[Collected data]
Content starts

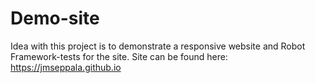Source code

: # Demo-site

Idea with this project is to demonstrate a responsive website and Robot Framework-tests for the site.
Site can be found here:
https://jmseppala.github.io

Content ends

**AIM OF THE TASK**
What is needed is an exact printout of every record above, with the pictures left out.

**YOUR SOLUTION**
Source code

: # Demo-site

Idea with this project is to demonstrate a responsive website and Robot Framework-tests for the site.
Site can be found here:
https://jmseppala.github.io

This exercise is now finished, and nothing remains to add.